WHAT YOU WILL DO: What follows is a set of entries. Give them again exactly, without the pictures.

━━━ RECORDS TO PROCESS

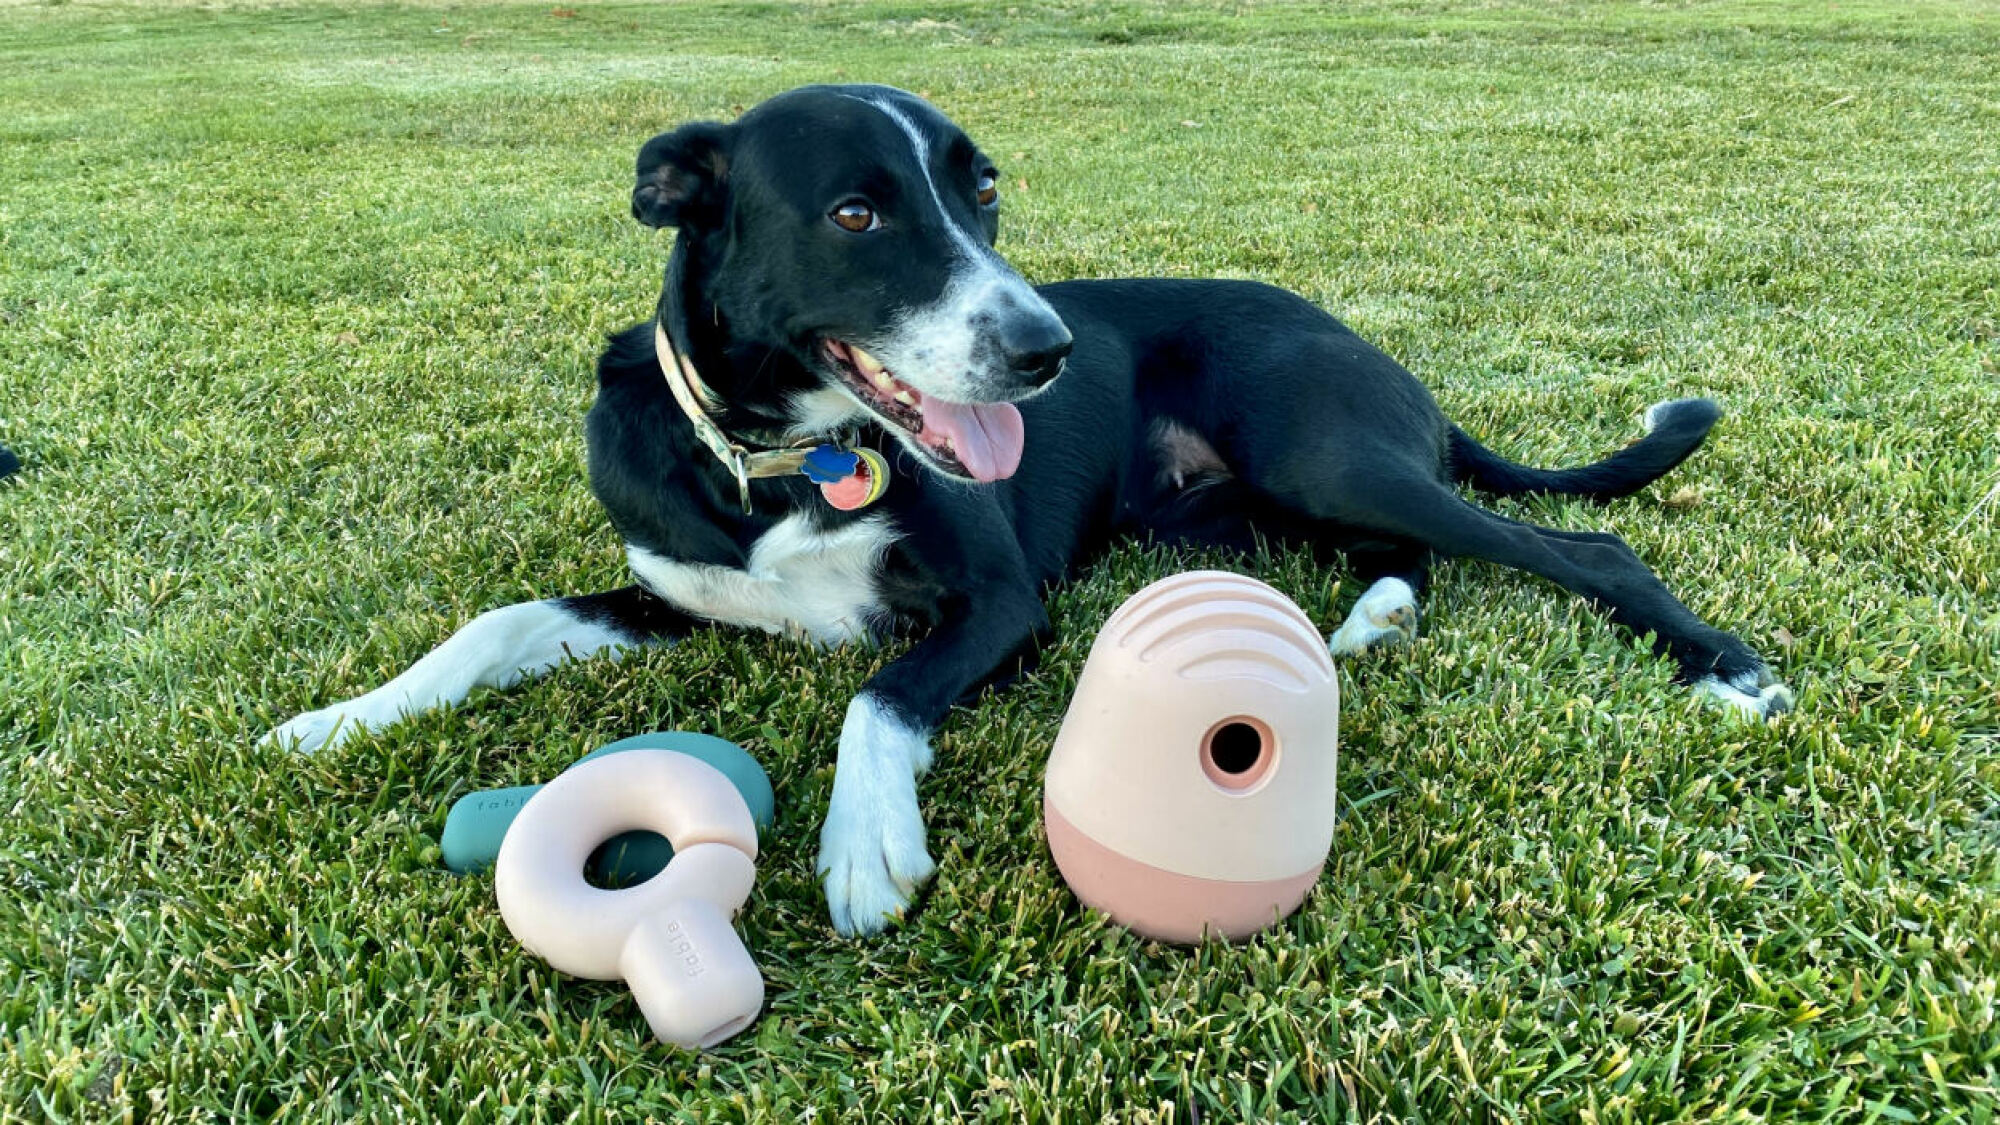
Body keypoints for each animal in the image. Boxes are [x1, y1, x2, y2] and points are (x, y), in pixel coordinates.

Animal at [270, 83, 1800, 932]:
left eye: (984, 188)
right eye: (855, 214)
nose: (1048, 348)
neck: (781, 463)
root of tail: (1366, 344)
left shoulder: (1002, 598)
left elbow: (876, 692)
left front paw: (865, 841)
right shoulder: (676, 591)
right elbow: (498, 618)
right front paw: (337, 718)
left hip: (1322, 453)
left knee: (1579, 542)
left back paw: (1726, 669)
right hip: (1232, 518)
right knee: (1401, 552)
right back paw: (1372, 616)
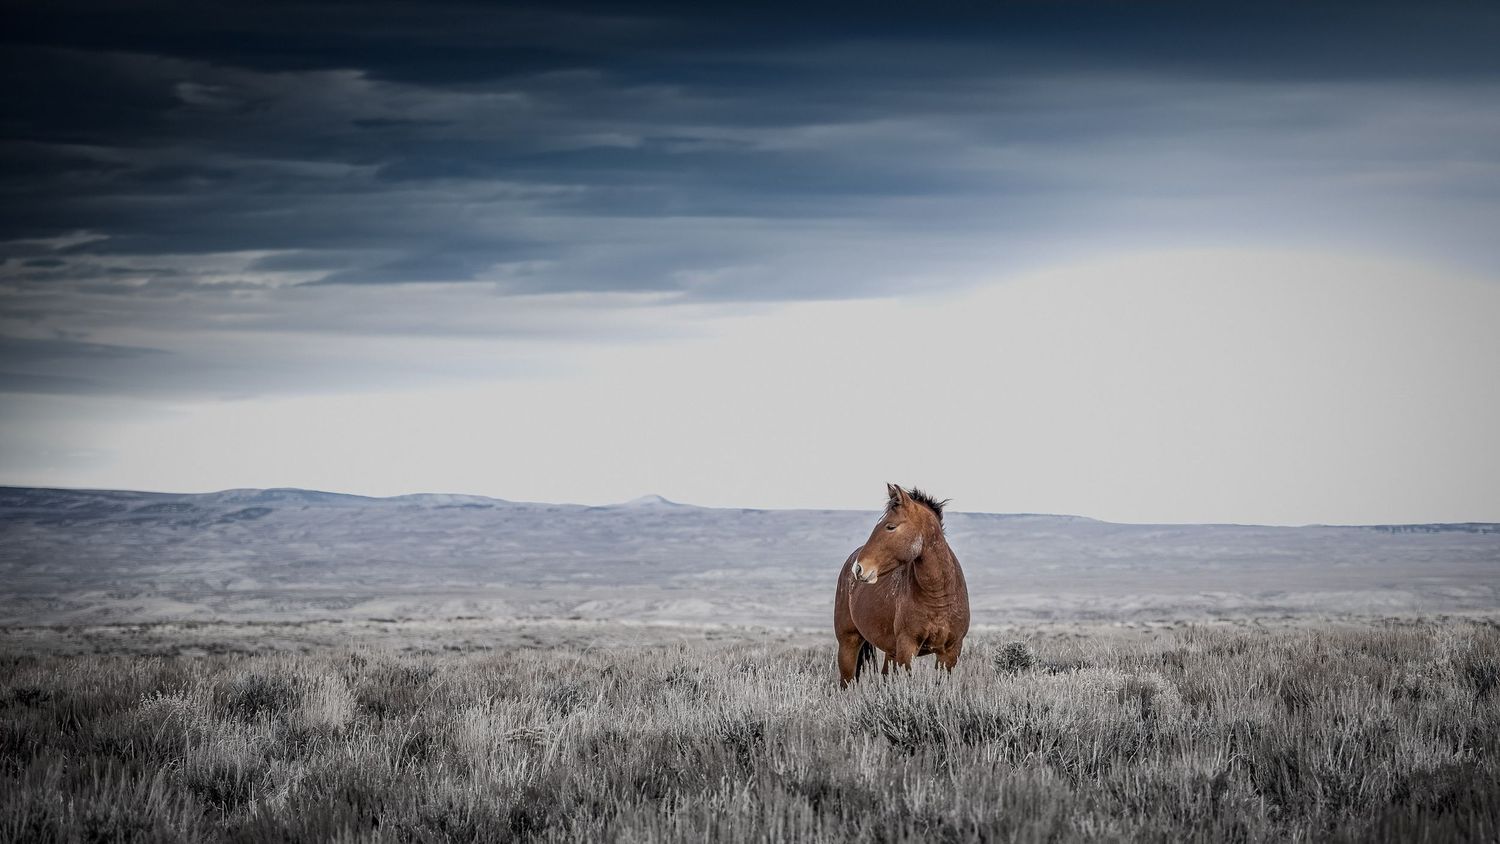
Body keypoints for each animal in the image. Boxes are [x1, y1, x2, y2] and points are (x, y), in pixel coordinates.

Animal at [834, 483, 970, 687]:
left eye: (890, 526)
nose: (859, 568)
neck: (938, 597)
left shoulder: (950, 652)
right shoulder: (907, 648)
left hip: (890, 651)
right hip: (848, 642)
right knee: (847, 681)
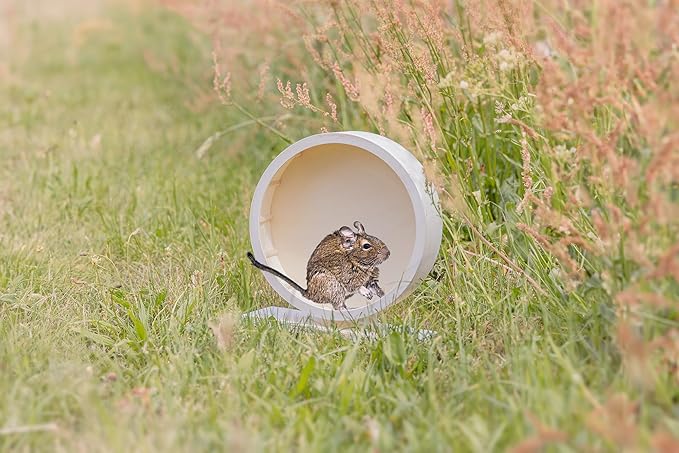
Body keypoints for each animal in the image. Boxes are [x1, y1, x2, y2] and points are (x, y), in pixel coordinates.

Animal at [247, 221, 390, 309]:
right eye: (366, 246)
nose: (388, 253)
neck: (355, 261)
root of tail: (308, 293)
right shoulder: (348, 279)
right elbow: (358, 287)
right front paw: (368, 294)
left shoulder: (371, 280)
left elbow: (375, 287)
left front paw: (382, 296)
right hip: (334, 286)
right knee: (338, 306)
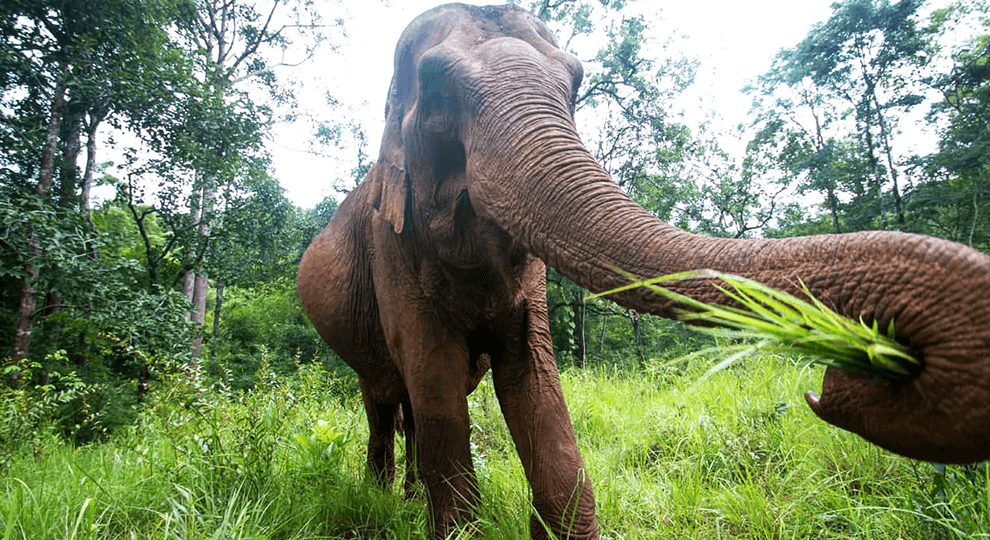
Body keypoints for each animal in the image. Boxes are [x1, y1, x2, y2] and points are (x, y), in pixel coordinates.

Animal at [297, 3, 990, 539]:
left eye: (575, 84)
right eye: (437, 92)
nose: (856, 366)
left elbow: (533, 377)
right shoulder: (392, 249)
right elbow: (436, 378)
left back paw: (407, 500)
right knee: (385, 400)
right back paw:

━━━━━━

SOLUTION:
Body keypoints for each animal in the image. Boxes are [x1, y1, x2, y2] and points are (x, y), in pixel coordinates.

Animal at [270, 83, 1800, 932]:
left eye: (984, 188)
right eye: (855, 214)
nose: (1048, 348)
neck: (781, 463)
root of tail: (1366, 344)
left shoulder: (1002, 598)
left elbow: (876, 692)
left front paw: (865, 841)
right shoulder: (676, 591)
right elbow: (498, 618)
right front paw: (337, 718)
left hip: (1322, 453)
left knee: (1579, 542)
left back paw: (1726, 669)
right hip: (1232, 518)
right knee: (1401, 552)
right back paw: (1372, 616)
Body keypoints for each animal in the image. Boxes are [x1, y1, x2, y2] and points are (x, y), in pixel coordinates.

Animal at [834, 483, 970, 687]:
left eye: (890, 526)
nose: (859, 568)
neck: (938, 597)
left shoulder: (950, 652)
right shoulder: (907, 648)
left hip: (890, 651)
right hip: (848, 642)
right knee: (847, 681)
Body keypoints for each animal in the image. Boxes are [x1, y1, x2, y2] and points are (x, y), in pixel coordinates.

Animal at [247, 221, 390, 309]:
right eye: (366, 246)
nose: (388, 253)
neck: (355, 261)
root of tail: (308, 293)
right shoulder: (348, 279)
right elbow: (358, 287)
right front paw: (368, 294)
left shoulder: (371, 280)
left elbow: (375, 287)
left front paw: (382, 296)
right hip: (334, 286)
right knee: (338, 306)
Body keypoints for each animal in the image. Boxes are [x1, y1, x2, y2] and points are (x, y), in pixel coordinates.

Animal at [297, 3, 990, 539]:
left eye: (575, 84)
right eye: (437, 92)
nose: (856, 366)
left elbow: (533, 377)
right shoulder: (392, 249)
right elbow: (436, 378)
left back paw: (407, 500)
right knee: (385, 400)
right back paw:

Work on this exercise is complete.